If someone’s first response to me is, “Did you call for help?” the effect lingers, even if they recover with the standard offering “It wasn’t your fault.” By examining my actions first, they’re assessing my responsibility.
I understand where they’re coming from. They’re actually analysing themselves, wondering, “Would I scream?” When we hear a story, we imagine ourselves as the victim, not the aggressor, because most of us aren’t sexual assaulters. And when someone who hasn’t been through sexual assault hears from someone who has, they’re probably trying to reassure themselves they’d find a way out. When I read stories about genocide, I instinctively wonder, “How would I cope with this? Would I find a way to protect my family?” If I meet a Rohingya or Srebrenica or Rwanda survivor though, I’m not going to blurt, “Couldn’t you have just run away?”
The reasons people might not fight or call for help during a sexual assault are, I surmise, similar to reasons an entire group of people under threat of genocide don’t manage to escape. There’s trust in authority. We are happy to believe we don’t need help; we want to believe we can reason or charm our way through. Then perhaps there’s humiliation, as our rights or clothing are stripped away. There may be carefully planted ideas that no one is available to help. There may be shame and allusion to religious standards. Elizabeth Smart, once a victim of kidnapping and abuse, describes the effects of fear and shame really well. This article about her also has a great quote from survivor Natascha Kampusch on the subject.

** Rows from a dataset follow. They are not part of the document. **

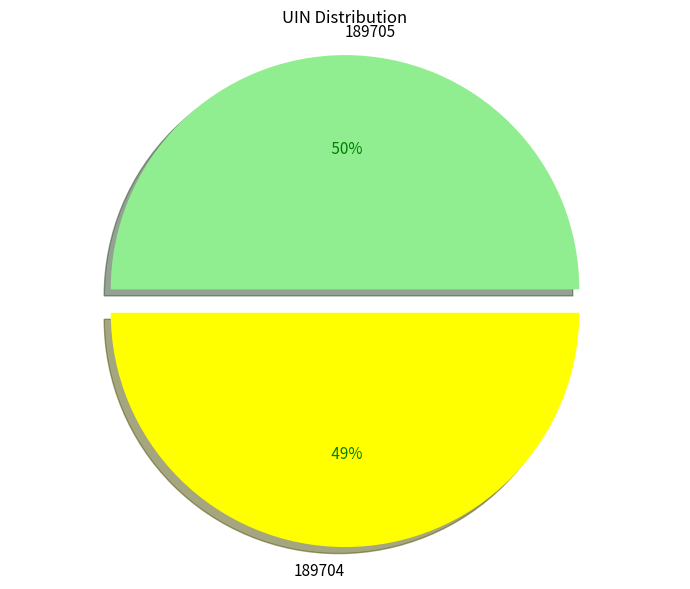

Rank the categories by value from lowest to highest.

189704, 189705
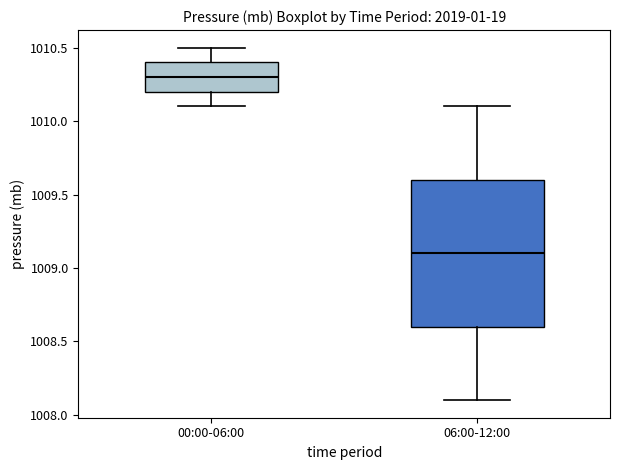

Reading left to right, read every box against the y-axis: the position of its median line, the range the box covers, and the ends of its whiskers. The values are not printed on the chart, so give them approximately, as read against the axis.

00:00-06:00: median 1010.3, box 1010.2 to 1010.4, whiskers 1010.1 to 1010.5
06:00-12:00: median 1009.1, box 1008.6 to 1009.6, whiskers 1008.1 to 1010.1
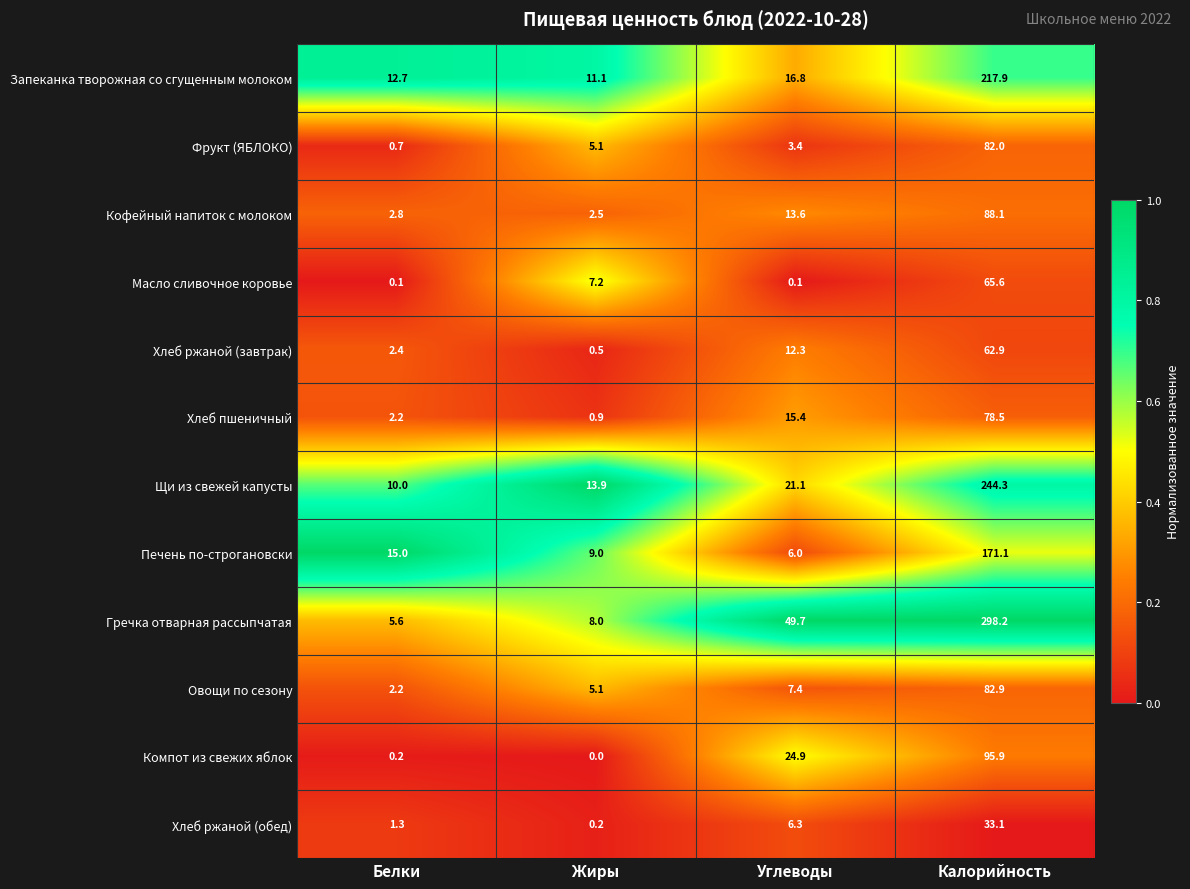

The Гречка отварная рассыпчатая series shows 5.6 at Белки. True or false?

True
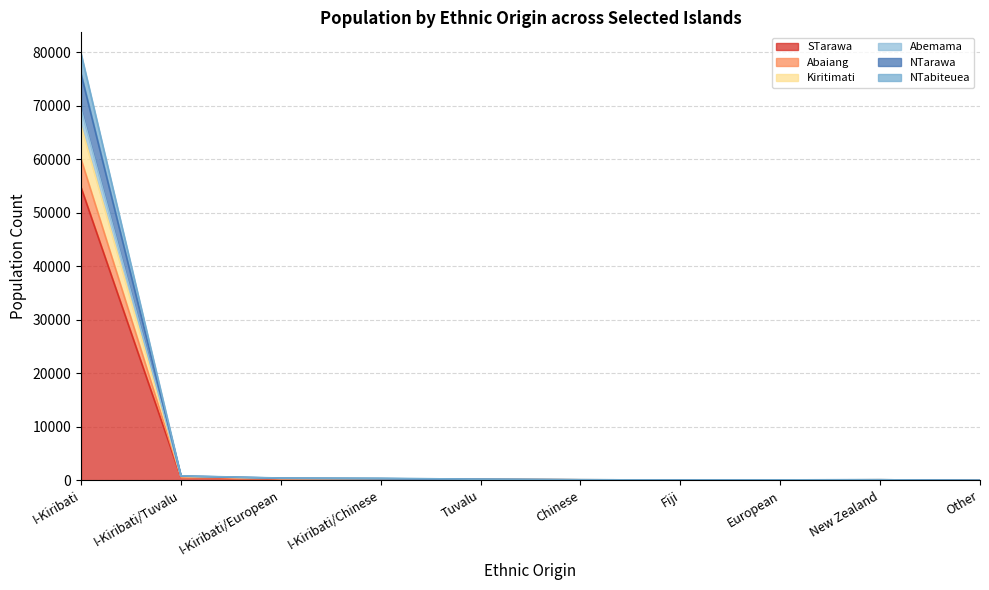

True or false: STarawa has a value of 310 at I-Kiribati/Tuvalu.

False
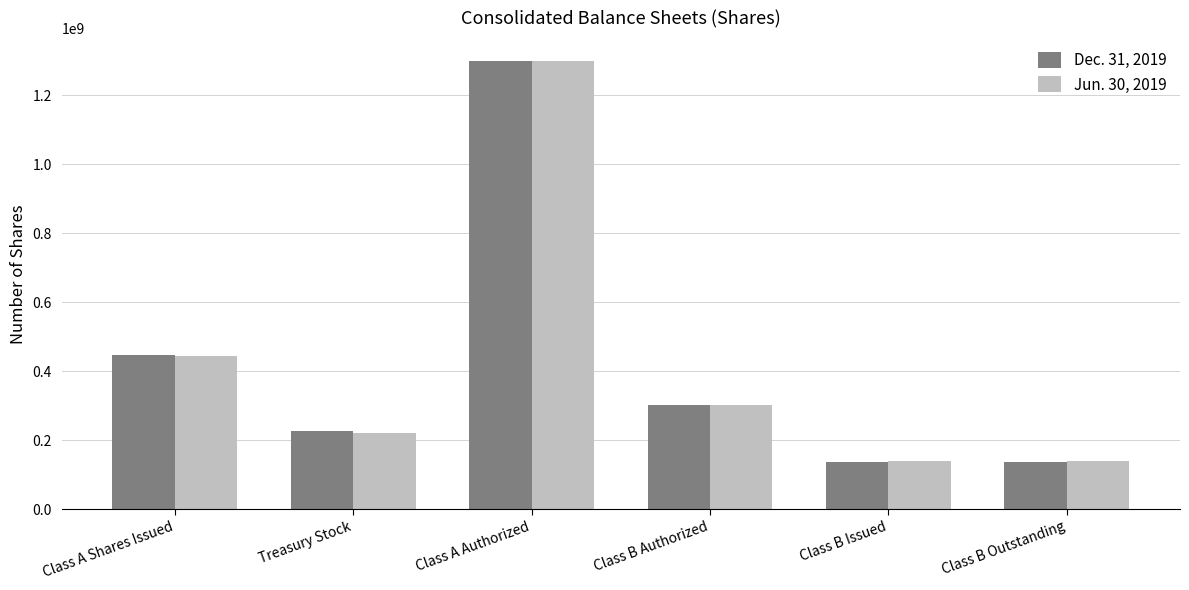

What is the label of the 1st bar from the right?

Class B Outstanding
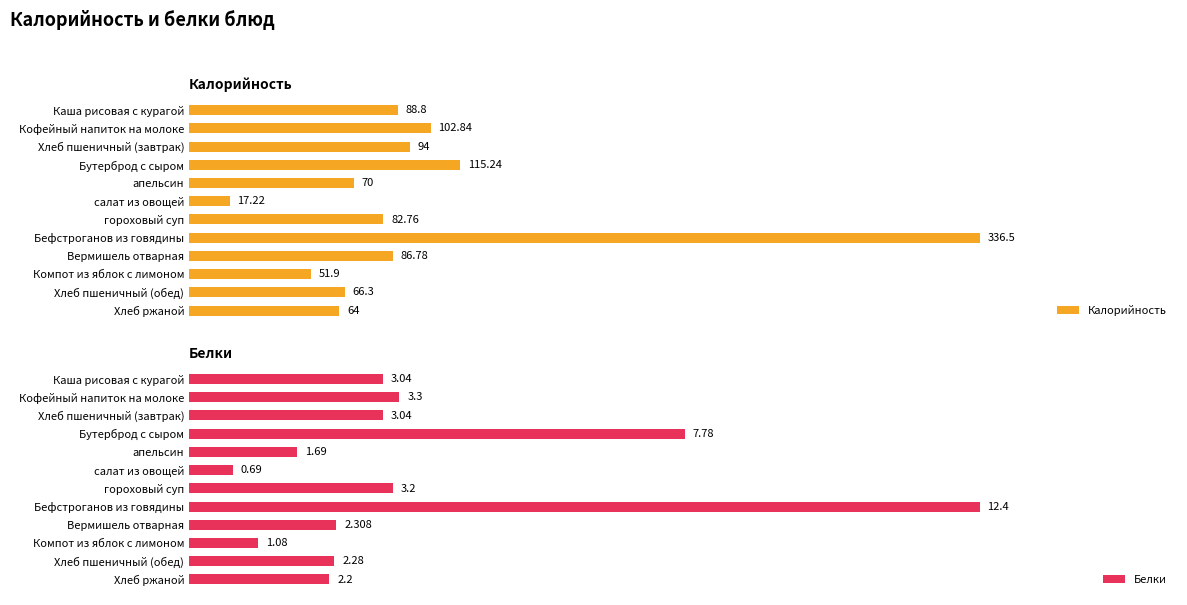

What is the sum of all Калорийность values?

1176.3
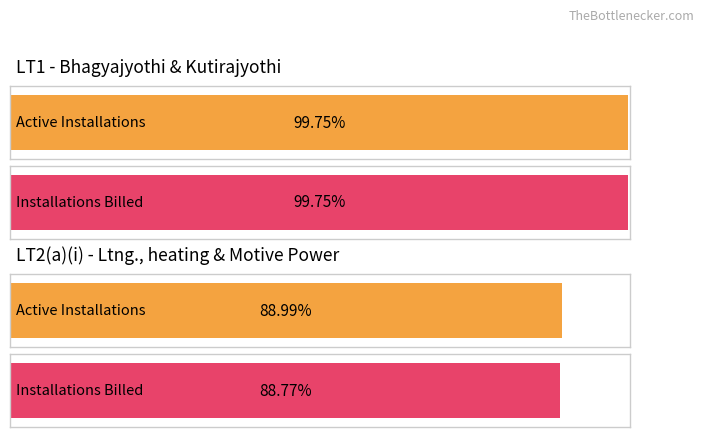

Are the bars horizontal?

Yes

Given our knowledge of history, surely it’s indisputable that hell-bent, harmful people exist. Say there’s a needy, greedy perpetrator versus a victim who’s either unsuspecting or has been hurt so many times they think the deserve it. In these cases, the former’s will to exert control overpowers the latter’s will to resist.

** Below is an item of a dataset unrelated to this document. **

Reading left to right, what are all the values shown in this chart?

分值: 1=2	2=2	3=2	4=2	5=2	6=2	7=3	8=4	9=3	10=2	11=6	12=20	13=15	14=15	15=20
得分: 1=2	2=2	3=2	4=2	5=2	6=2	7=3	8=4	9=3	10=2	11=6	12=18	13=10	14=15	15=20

In my nightmare early Wednesday morning I went through it all over again, helpless and stuck. But instead of silently regrouping as I did in real life, in my dream I went to find my mother. She was sound asleep, and I crawled up next to her and made myself whisper what had happened. Because my subconscious knows, now, what you’re supposed to do. What everyone says you should have done. But I was desperately hoping she wouldn’t hear.
This was partly to protect her, partly to protect him, partly to preserve my reputation, partly to keep my secret which was the last semblance of control the trauma left me. Those are the reasons.
It’s like when I was hiding in the office bathroom. I sort of wanted someone to notice I was gone and offer a kind word—but I didn’t want them to see me crying. I mean, would you?
And then when the waterworks finally stopped, I went back to my desk and did a tonne of work without any wish to revisit it. I mean, wouldn’t you?
If you’ve had to face similar questions, or if you feel this has helped answer some you might occasionally pose, please do share.